*** THE RECORDS ***

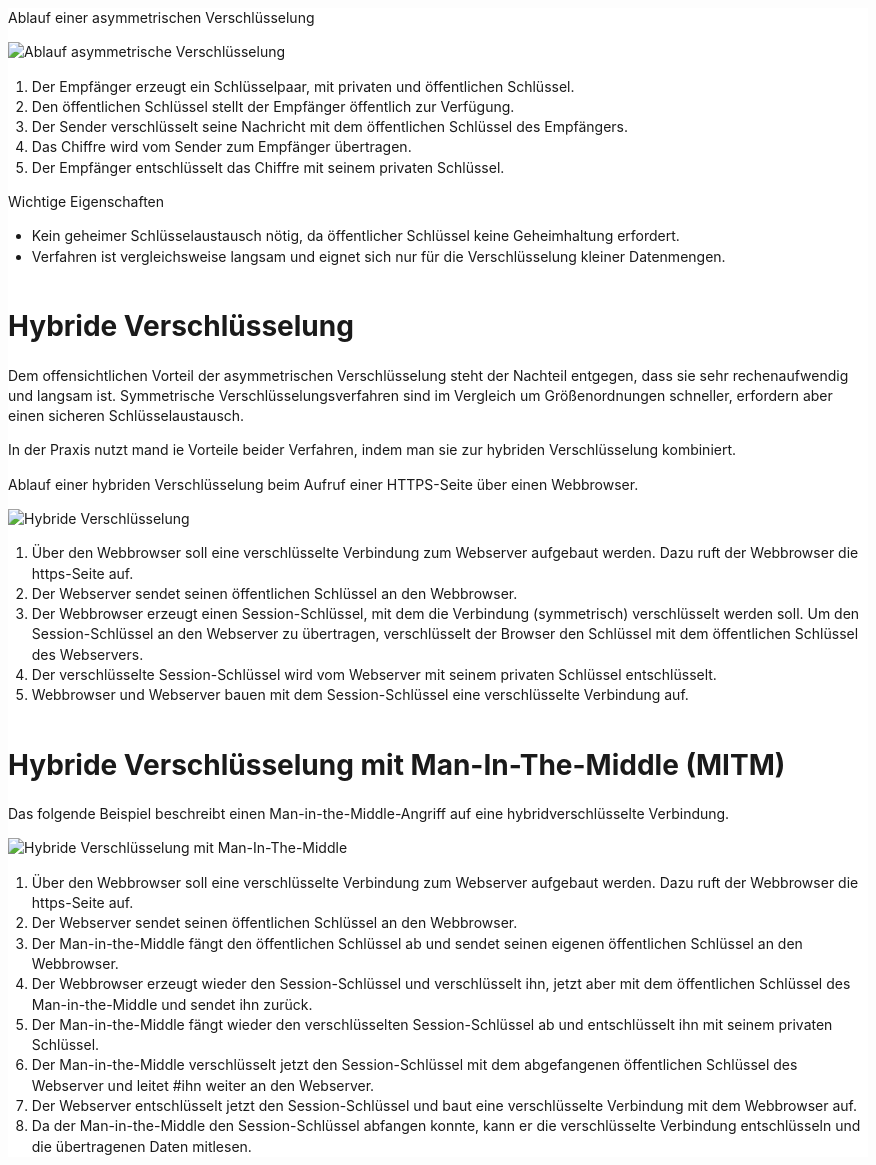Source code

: Ablauf einer asymmetrischen Verschlüsselung

![Ablauf asymmetrische Verschlüsselung](02_img/lf4_ls1_asymmetrische_verschluesselung.svg)

 1. Der Empfänger erzeugt ein Schlüsselpaar, mit privaten und öffentlichen Schlüssel.
 2. Den öffentlichen Schlüssel stellt der Empfänger öffentlich zur Verfügung.
 3. Der Sender verschlüsselt seine Nachricht mit dem öffentlichen Schlüssel des Empfängers.
 4. Das Chiffre wird vom Sender zum Empfänger übertragen.
 5. Der Empfänger entschlüsselt das Chiffre mit seinem privaten Schlüssel.

Wichtige Eigenschaften

 * Kein geheimer Schlüsselaustausch nötig, da öffentlicher Schlüssel keine Geheimhaltung erfordert.
 * Verfahren ist vergleichsweise langsam und eignet sich nur für die Verschlüsselung kleiner Datenmengen.

# Hybride Verschlüsselung

Dem offensichtlichen Vorteil der asymmetrischen Verschlüsselung steht der Nachteil entgegen, dass sie sehr rechenaufwendig und langsam ist. Symmetrische Verschlüsselungsverfahren sind im Vergleich um Größenordnungen schneller, erfordern aber einen sicheren Schlüsselaustausch.

In der Praxis nutzt mand ie Vorteile beider Verfahren, indem man sie zur hybriden Verschlüsselung kombiniert.

Ablauf einer hybriden Verschlüsselung beim Aufruf einer HTTPS-Seite über einen Webbrowser.

![Hybride Verschlüsselung](02_img/lf4_ls1_hybride_verschluesselung.svg)

 1. Über den Webbrowser soll eine verschlüsselte Verbindung zum Webserver aufgebaut werden. Dazu ruft der Webbrowser die https-Seite auf.
 2. Der Webserver sendet seinen öffentlichen Schlüssel an den Webbrowser.
 3. Der Webbrowser erzeugt einen Session-Schlüssel, mit dem die Verbindung (symmetrisch) verschlüsselt werden soll. Um den Session-Schlüssel an den Webserver zu übertragen, verschlüsselt der Browser den Schlüssel mit dem öffentlichen Schlüssel des Webservers.
 4. Der verschlüsselte Session-Schlüssel wird vom Webserver mit seinem privaten Schlüssel entschlüsselt.
 5. Webbrowser und Webserver bauen mit dem Session-Schlüssel eine verschlüsselte Verbindung auf.


# Hybride Verschlüsselung mit Man-In-The-Middle (MITM)

Das folgende Beispiel beschreibt einen Man-in-the-Middle-Angriff auf eine hybridverschlüsselte Verbindung.

![Hybride Verschlüsselung mit Man-In-The-Middle](02_img/lf4_ls1_hs2_m1_hybride_verschluesselung_mitm.svg)


 1. Über den Webbrowser soll eine verschlüsselte Verbindung zum Webserver aufgebaut werden. Dazu ruft der Webbrowser die https-Seite auf.
 2. Der Webserver sendet seinen öffentlichen Schlüssel an den Webbrowser.
 3. Der Man-in-the-Middle fängt den öffentlichen Schlüssel ab und sendet seinen eigenen öffentlichen Schlüssel an den Webbrowser.
 4. Der Webbrowser erzeugt wieder den Session-Schlüssel und verschlüsselt ihn, jetzt aber mit dem öffentlichen Schlüssel des Man-in-the-Middle und sendet ihn zurück.
 5. Der Man-in-the-Middle fängt wieder den verschlüsselten Session-Schlüssel ab und entschlüsselt ihn mit seinem privaten Schlüssel.
 6. Der Man-in-the-Middle verschlüsselt jetzt den Session-Schlüssel mit dem abgefangenen öffentlichen Schlüssel des Webserver und leitet #ihn weiter an den Webserver.
 7. Der Webserver entschlüsselt jetzt den Session-Schlüssel und baut eine verschlüsselte Verbindung mit dem Webbrowser auf.
 8. Da der Man-in-the-Middle den Session-Schlüssel abfangen konnte, kann er die verschlüsselte Verbindung entschlüsseln und die übertragenen Daten mitlesen.
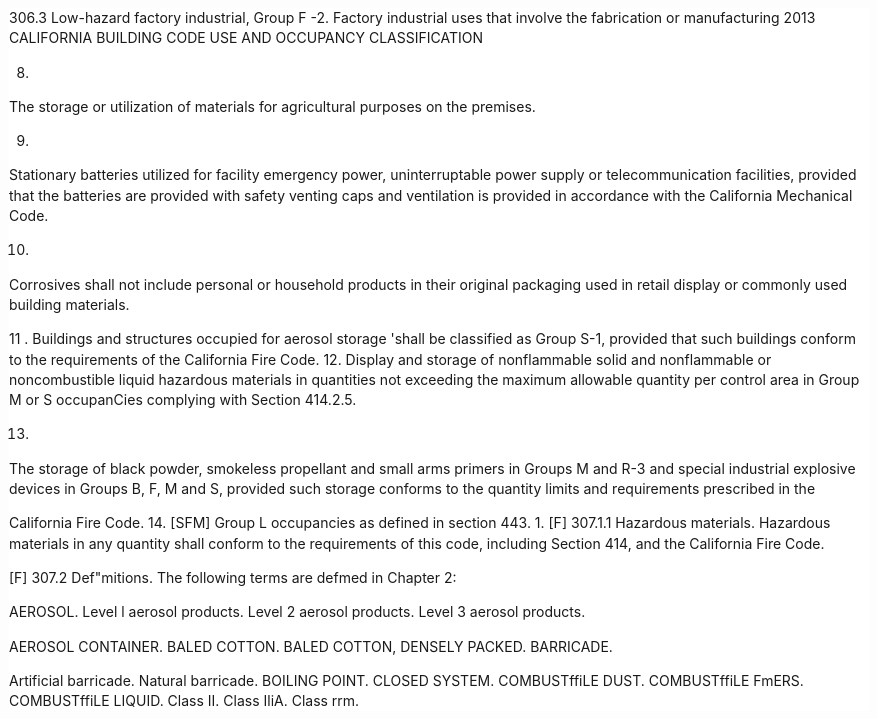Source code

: 306.3 Low-hazard factory industrial, Group F -2. Factory industrial uses that involve the fabrication or manufacturing
2013 CALIFORNIA BUILDING CODE USE AND OCCUPANCY CLASSIFICATION

8.
The storage or utilization of materials for agricultural purposes on the premises.

9.
Stationary batteries utilized for facility emergency power, uninterruptable power supply or telecommunication facilities, provided that the batteries are provided with safety venting caps  and ventilation is provided in accordance with the California Mechanical Code.

10.
Corrosives shall not include personal or household products in their original packaging used in retail display or commonly used building materials.



11 . 	Buildings and structures occupied for aerosol storage 'shall be classified as Group S-1, provided that such buildings conform to the requirements of the
California Fire Code.
12. 	Display and storage of nonflammable solid and
nonflammable or noncombustible liquid hazardous materials in quantities not exceeding the maximum allowable quantity per control area in Group M or S occupanCies complying with Section 414.2.5.

13.
The storage of black powder, smokeless propellant and small arms primers in Groups M and R-3 and special industrial explosive devices in Groups B, F, M and S, provided such storage conforms to the quantity limits and requirements prescribed in the


California Fire Code.
14. [SFM] Group L occupancies as defined in section
443. 1.
[F]
307.1.1 Hazardous materials. Hazardous materials in any quantity shall conform to the requirements of this code, including Section 414, and the California Fire Code.

[F]
307.2 Def"mitions. The following terms are defmed in Chapter 2:


AEROSOL. Level l aerosol products. Level 2 aerosol products. Level 3 aerosol products.

AEROSOL CONTAINER.
BALED COTTON.
BALED COTTON, DENSELY PACKED.
BARRICADE.

Artificial barricade.
Natural barricade. BOILING POINT. CLOSED SYSTEM. COMBUSTffiLE DUST. COMBUSTffiLE FmERS. COMBUSTffiLE LIQUID.
Class II.
Class IliA.
Class rrm.



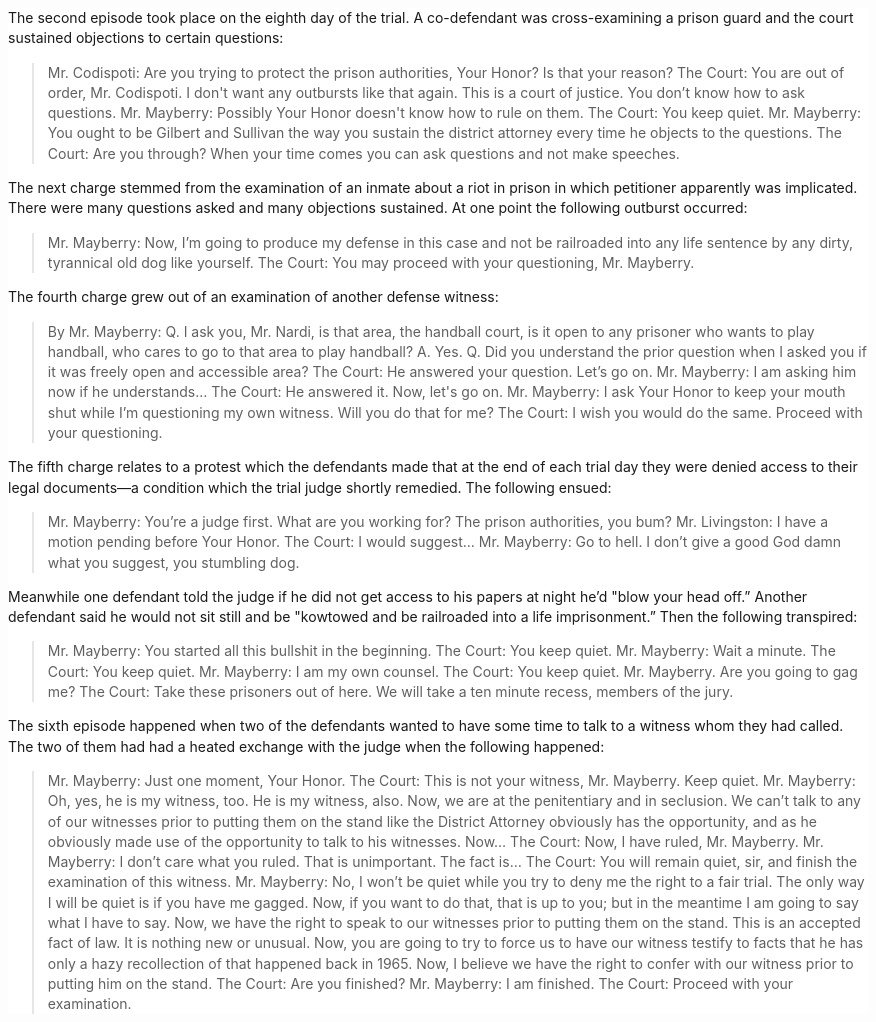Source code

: The second episode took place on the eighth day of the trial. A co-defendant was cross-examining a prison guard and the court sustained objections to certain questions:

> Mr. Codispoti: Are you trying to protect the prison authorities, Your Honor? Is that your reason? The Court: You are out of order, Mr. Codispoti. I don't want any outbursts like that again. This is a court of justice. You don’t know how to ask questions. Mr. Mayberry: Possibly Your Honor doesn't know how to rule on them. The Court: You keep quiet. Mr. Mayberry: You ought to be Gilbert and Sullivan the way you sustain the district attorney every time he objects to the questions. The Court: Are you through? When your time comes you can ask questions and not make speeches.

The next charge stemmed from the examination of an inmate about a riot in prison in which petitioner apparently was implicated. There were many questions asked and many objections sustained. At one point the following outburst occurred:

> Mr. Mayberry: Now, I’m going to produce my defense in this case and not be railroaded into any life sentence by any dirty, tyrannical old dog like yourself. The Court: You may proceed with your questioning, Mr. Mayberry.

The fourth charge grew out of an examination of another defense witness:

> By Mr. Mayberry: Q. I ask you, Mr. Nardi, is that area, the handball court, is it open to any prisoner who wants to play handball, who cares to go to that area to play handball? A. Yes. Q. Did you understand the prior question when I asked you if it was freely open and accessible area? The Court: He answered your question. Let’s go on. Mr. Mayberry: I am asking him now if he understands… The Court: He answered it. Now, let's go on. Mr. Mayberry: I ask Your Honor to keep your mouth shut while I’m questioning my own witness. Will you do that for me? The Court: I wish you would do the same. Proceed with your questioning.

The fifth charge relates to a protest which the defendants made that at the end of each trial day they were denied access to their legal documents—a condition which the trial judge shortly remedied. The following ensued:

> Mr. Mayberry: You’re a judge first. What are you working for? The prison authorities, you bum? Mr. Livingston: I have a motion pending before Your Honor. The Court: I would suggest… Mr. Mayberry: Go to hell. I don’t give a good God damn what you suggest, you stumbling dog.

Meanwhile one defendant told the judge if he did not get access to his papers at night he’d "blow your head off.” Another defendant said he would not sit still and be "kowtowed and be railroaded into a life imprisonment.” Then the following transpired:

> Mr. Mayberry: You started all this bullshit in the beginning. The Court: You keep quiet. Mr. Mayberry: Wait a minute. The Court: You keep quiet. Mr. Mayberry: I am my own counsel. The Court: You keep quiet. Mr. Mayberry. Are you going to gag me? The Court: Take these prisoners out of here. We will take a ten minute recess, members of the jury.

The sixth episode happened when two of the defendants wanted to have some time to talk to a witness whom they had called. The two of them had had a heated exchange with the judge when the following happened:

> Mr. Mayberry: Just one moment, Your Honor. The Court: This is not your witness, Mr. Mayberry. Keep quiet. Mr. Mayberry: Oh, yes, he is my witness, too. He is my witness, also. Now, we are at the penitentiary and in seclusion. We can’t talk to any of our witnesses prior to putting them on the stand like the District Attorney obviously has the opportunity, and as he obviously made use of the opportunity to talk to his witnesses. Now… The Court: Now, I have ruled, Mr. Mayberry. Mr. Mayberry: I don’t care what you ruled. That is unimportant. The fact is… The Court: You will remain quiet, sir, and finish the examination of this witness. Mr. Mayberry: No, I won’t be quiet while you try to deny me the right to a fair trial. The only way I will be quiet is if you have me gagged. Now, if you want to do that, that is up to you; but in the meantime I am going to say what I have to say. Now, we have the right to speak to our witnesses prior to putting them on the stand. This is an accepted fact of law. It is nothing new or unusual. Now, you are going to try to force us to have our witness testify to facts that he has only a hazy recollection of that happened back in 1965. Now, I believe we have the right to confer with our witness prior to putting him on the stand. The Court: Are you finished? Mr. Mayberry: I am finished. The Court: Proceed with your examination.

***

◆ **HOW TO COMPLETE THIS TASK**
Each line above starting at the one holding "14. [SFM] Group" and ending at the one holding "not make speeches." should be set down exactly as it stands, both ends included, with no pictures.

◆ **ANSWER BOX**
14. [SFM] Group L occupancies as defined in section
443. 1.
[F]
307.1.1 Hazardous materials. Hazardous materials in any quantity shall conform to the requirements of this code, including Section 414, and the California Fire Code.

[F]
307.2 Def"mitions. The following terms are defmed in Chapter 2:


AEROSOL. Level l aerosol products. Level 2 aerosol products. Level 3 aerosol products.

AEROSOL CONTAINER.
BALED COTTON.
BALED COTTON, DENSELY PACKED.
BARRICADE.

Artificial barricade.
Natural barricade. BOILING POINT. CLOSED SYSTEM. COMBUSTffiLE DUST. COMBUSTffiLE FmERS. COMBUSTffiLE LIQUID.
Class II.
Class IliA.
Class rrm.



Source code

: The second episode took place on the eighth day of the trial. A co-defendant was cross-examining a prison guard and the court sustained objections to certain questions:

> Mr. Codispoti: Are you trying to protect the prison authorities, Your Honor? Is that your reason? The Court: You are out of order, Mr. Codispoti. I don't want any outbursts like that again. This is a court of justice. You don’t know how to ask questions. Mr. Mayberry: Possibly Your Honor doesn't know how to rule on them. The Court: You keep quiet. Mr. Mayberry: You ought to be Gilbert and Sullivan the way you sustain the district attorney every time he objects to the questions. The Court: Are you through? When your time comes you can ask questions and not make speeches.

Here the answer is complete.